The applicant then attacked the officer with a piece of wood or a rock striking him several times on the head.  During this he managed to take the pistol from the officer and to hit him about the head several more times with the pistol.  He then left the officer wounded and bleeding in the creek and escaped.

There does not seem to be any doubt that the learned sentencing Judge gave considerable discount for the sentences which he would otherwise have imposed for the dishonesty offences because of the applicant's plea of guilty which was to an ex officio indictment.

Before this Court, Mr Byrne, for the respondent, contended correctly, in my view, that the range of imprisonment for these offences might have been up to five or six year's imprisonment but for the pleas of guilty and the savings in Court time which they involved.  The pleas of guilty in the case of these offences were as I mentioned earlier.  In respect of the other offences it was only after indictment and after charges had been reduced.

Nevertheless, it was appropriate in respect of the wounding offences also to impose a sentence less than that which would otherwise have been imposed because of the pleas of guilty and that was what the learned sentencing Judge said he was doing.  He also took into account in imposing those sentences that there had been no prior convictions for offences of personal violence.

The questions are whether, in the circumstances which I have outlined, the 10 year sentence was manifestly excessive; and even if it was, whether in that event it rendered the totality of the 13 years' imprisonment manifestly excessive. Unless an affirmative answer is given to the second of those questions, the application must, in any event, be refused.
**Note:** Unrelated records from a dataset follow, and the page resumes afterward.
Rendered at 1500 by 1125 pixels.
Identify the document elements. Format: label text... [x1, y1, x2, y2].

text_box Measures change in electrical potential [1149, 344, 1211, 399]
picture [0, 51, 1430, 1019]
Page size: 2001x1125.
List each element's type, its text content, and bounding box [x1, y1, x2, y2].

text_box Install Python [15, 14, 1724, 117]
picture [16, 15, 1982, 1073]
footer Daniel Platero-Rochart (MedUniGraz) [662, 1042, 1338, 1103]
Neither party was able to place before this Court any authorities the facts of which were closely comparable to this.  The applicant relied on The Queen and Williams; ex parte Attorney-General, CA 383 of 1987, 21 November 1997, but the circumstances of that case are so remote from this as to make it useless as a comparison.  There the respondent was an 18-year-old Aboriginal youth in the Mornington Island Aboriginal Community who, after consuming an excessive amount of alcohol, behaved irrationally and lashed out at two police officers with a knife.

On an Attorney's appeal a non-custodial sentence was increased to a term of four years' imprisonment with a recommendation, because of the personal circumstances of the respondent, for consideration for parole after serving one year.  These circumstances are, as I said, remote from this case; a criminal apprehended for serious offences of violence, arming himself with a loaded pistol in order to aid his escape and later seriously battering an unarmed police officer.
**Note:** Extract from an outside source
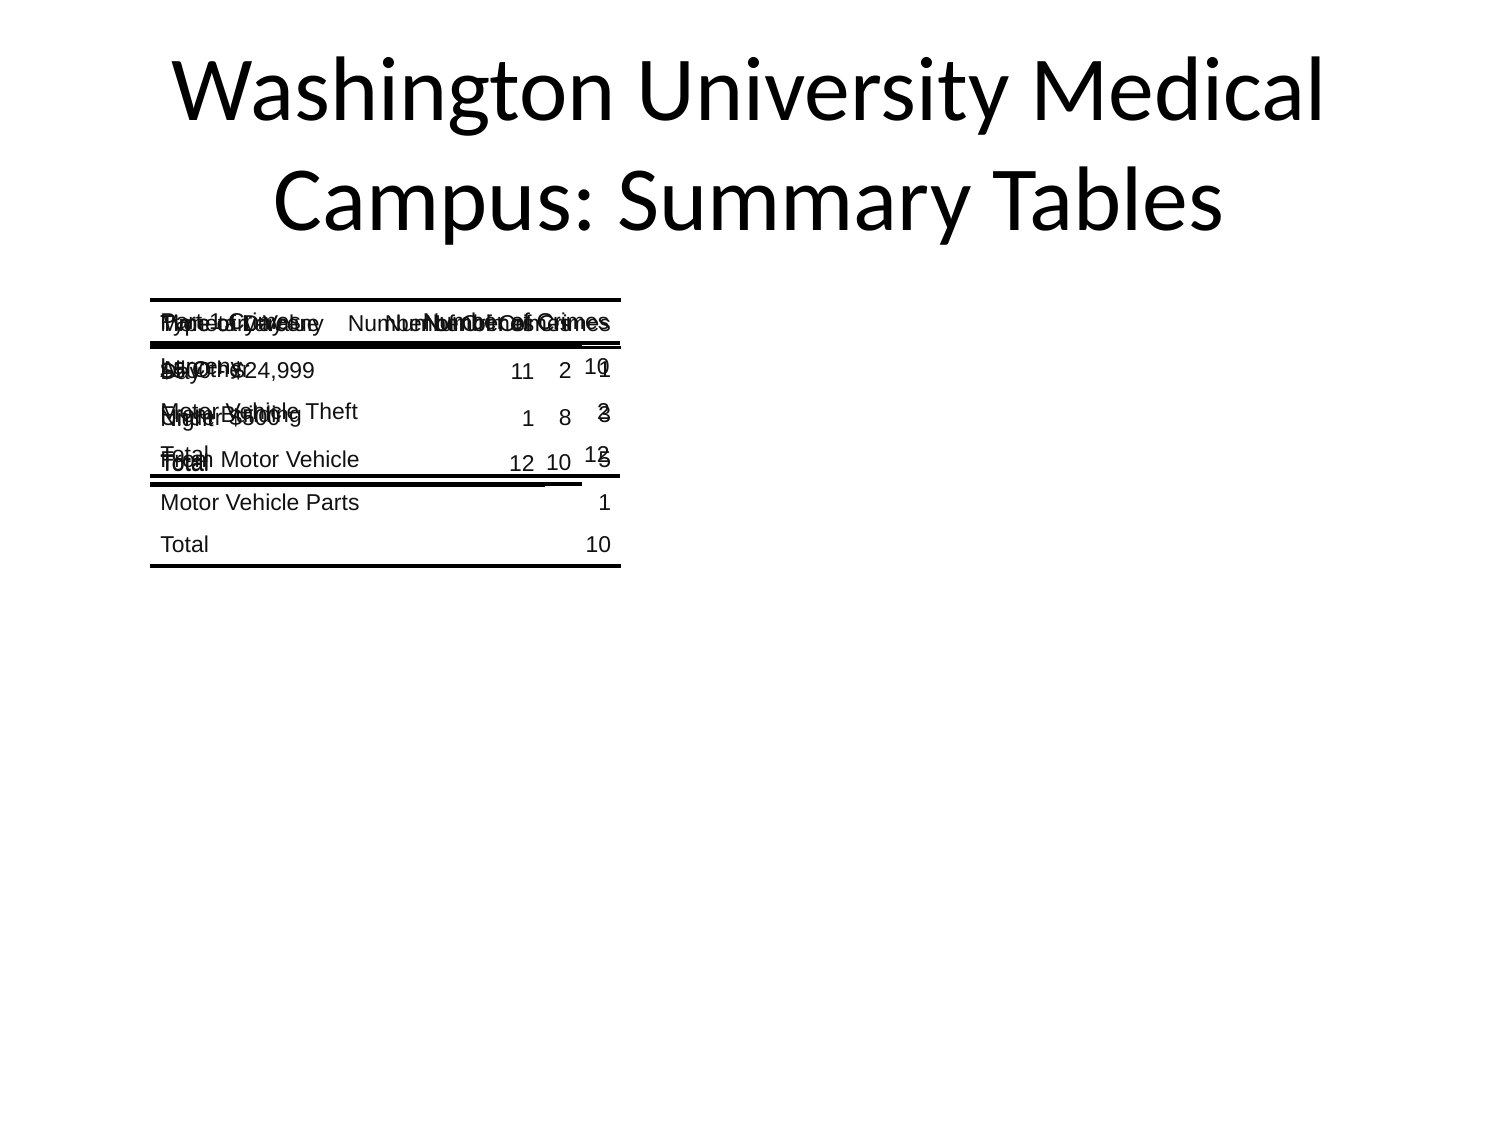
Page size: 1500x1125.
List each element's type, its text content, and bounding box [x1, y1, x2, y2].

The cases referred to by the respondent which were The Queen and Ambrose, CA 5 of 1995, 21 March 1995 and The Queen and Lynch; ex parte Attorney-General, CA 132 of 1995,  2 June 1995, are also of little help. 

There are, in my view, three important factual elements here; the first is that the applicant, when he knew or suspected that police had come to apprehend him for offences of dishonesty, cold bloodedly armed himself with an automatic pistol apparently with a view to using to aid his escape.  The second is the extent of the violence of the applicant's final attack on Constable Brosnan, beating him severely and leaving him possibly even to die and the third is that this occurred whilst attempting to escape apprehension by police.

The learned primary Judge, rightly, referred to the seriousness of attacks upon police officers and the importance of Courts upholding their authority in circumstances such as this by imposing substantial deterrent sentences.  Those circumstances, in my view, justified the apparently high sentence of 10 years for the more serious of the wounding offences which, it must be remembered, was a sentence imposed, in effect, for the totality of the wounding offences, the other sentence being imposed concurrently with it.

Moreover, the totality of 13 years for all of these offences was, in my view, plainly within range for the reason I have already mentioned that the sentence imposed for the dishonesty offences was a very low one.  For those reasons I would refuse the application.

THOMAS JA:  I agree.

WHITE J:  I agree.

DAVIES JA:  The application is refused.